In this quotation from Effia’s chapter, we see how Effia’s desire for Baaba’s love and approval leads to her participation in her own exile. Here, Effia agrees to keep her first menstrual cycle a secret, not realizing Baaba intends to use this information to keep Effia from marrying Abeeku. This moment demonstrates how Baaba’s abuse has made Effia passive and silent. Because Baaba is the only mother she knows, Effia is desperate for any approval from her, even at her own expense.

Her whole life Baaba had beat her and made her feel small, and she had fought back with her beauty, a silent weapon, but a powerful one, which had led her to the feet of a chief. But ultimately, her mother had won, cast her out, not only of the house but of the village entirely…

In this quotation from Effia’s chapter, she evaluates Baaba’s success in casting her out from the village.

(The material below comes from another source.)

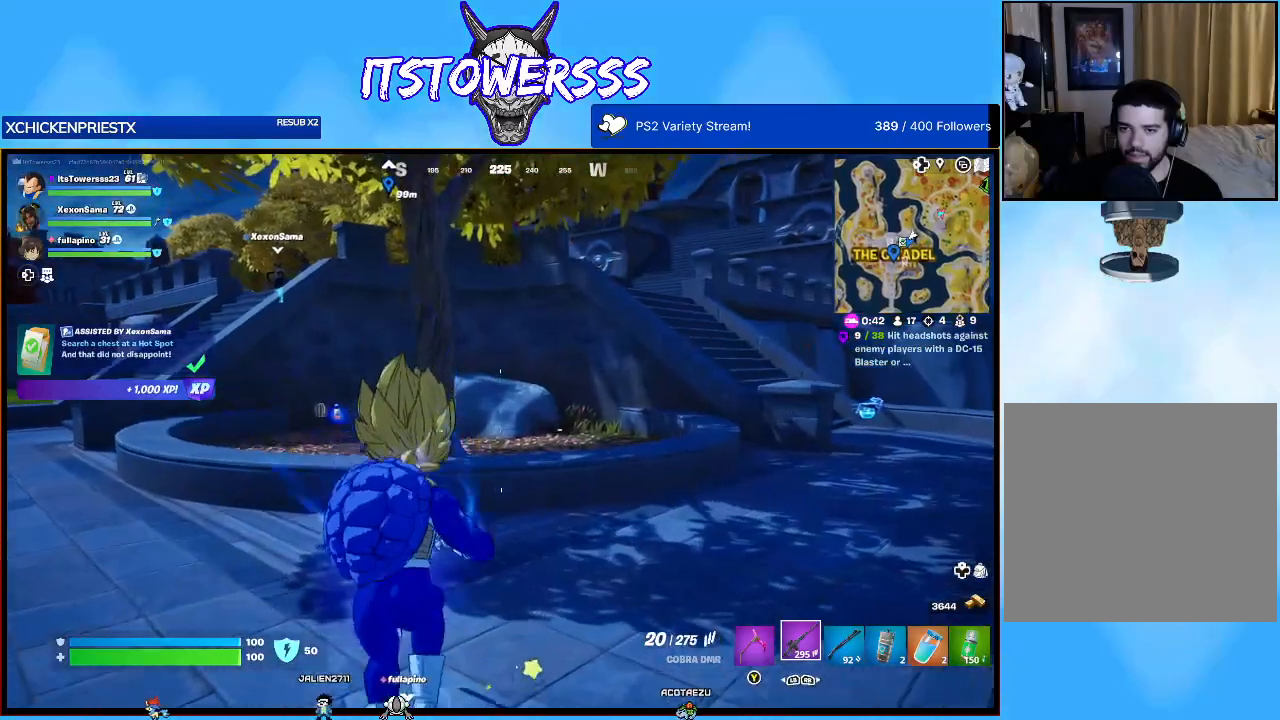
{"buttons": [], "left_stick": "up-right", "right_stick": "center", "events": [[17, "right_stick", "right"], [100, "left_stick", "up-right"], [200, "right_stick", "center"]]}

Because of the strict gender roles and Baaba’s constant antagonism, Effia’s one weapon has been her beauty, something that makes people love her, but which comes with the price of her silence. Her beauty causes Abeeku to fall for her, but it is no match for the power of Baaba’s words in the form of rumors and slander. Effia’s beauty rescues her by attracting James, but she can only keep him with silent complicity with the slave trade, symbolically alienating her from those of her own people who are sold.

“You are nothing from nowhere. No mother and now no father.” She looked at Effia’s stomach and smiled. “What can grow from nothing?”

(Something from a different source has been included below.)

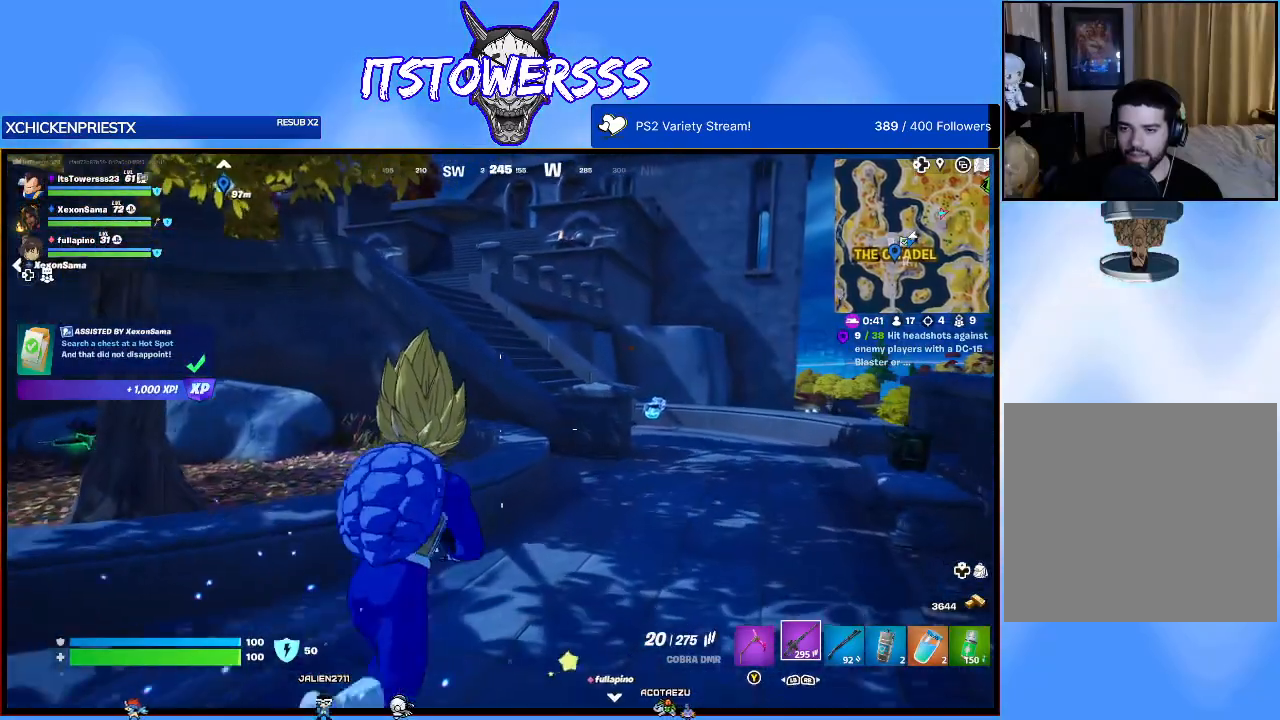
{"buttons": [], "left_stick": "up-right", "right_stick": "center", "events": []}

Baaba says these cruel words to Effia when Effia returns to her village to visit Cobbe on his deathbed. Effia is the first of many characters in the novel on both sides of the family who is told by someone in a position of power that they will amount to nothing because of the circumstances of their birth. As such, Effia establishes a pattern of defying these cruel expectations by not only surviving but creating a lineage that reaches to the present day. Effia not only becomes a loving mother to Quey, but later a wise grandmother who encourages James’s bravery.

But if we do not like the person we have learned to be, should we just sit in front of our fufu, doing nothing? I think, James, that maybe it is possible to make a new way.

In this quotation from James’s chapter, Effia, now a grandmother, reveals the inner strength and wisdom she has cultivated with age. Effia can relate to James’s discomfort because she, too, was forced to follow a life path she didn’t choose. She also recognizes that her learned silence never helped her, and Quey’s following of the accepted path never made him happy. She therefore encourages James to forge his own path and break the patterns that held her and his father back.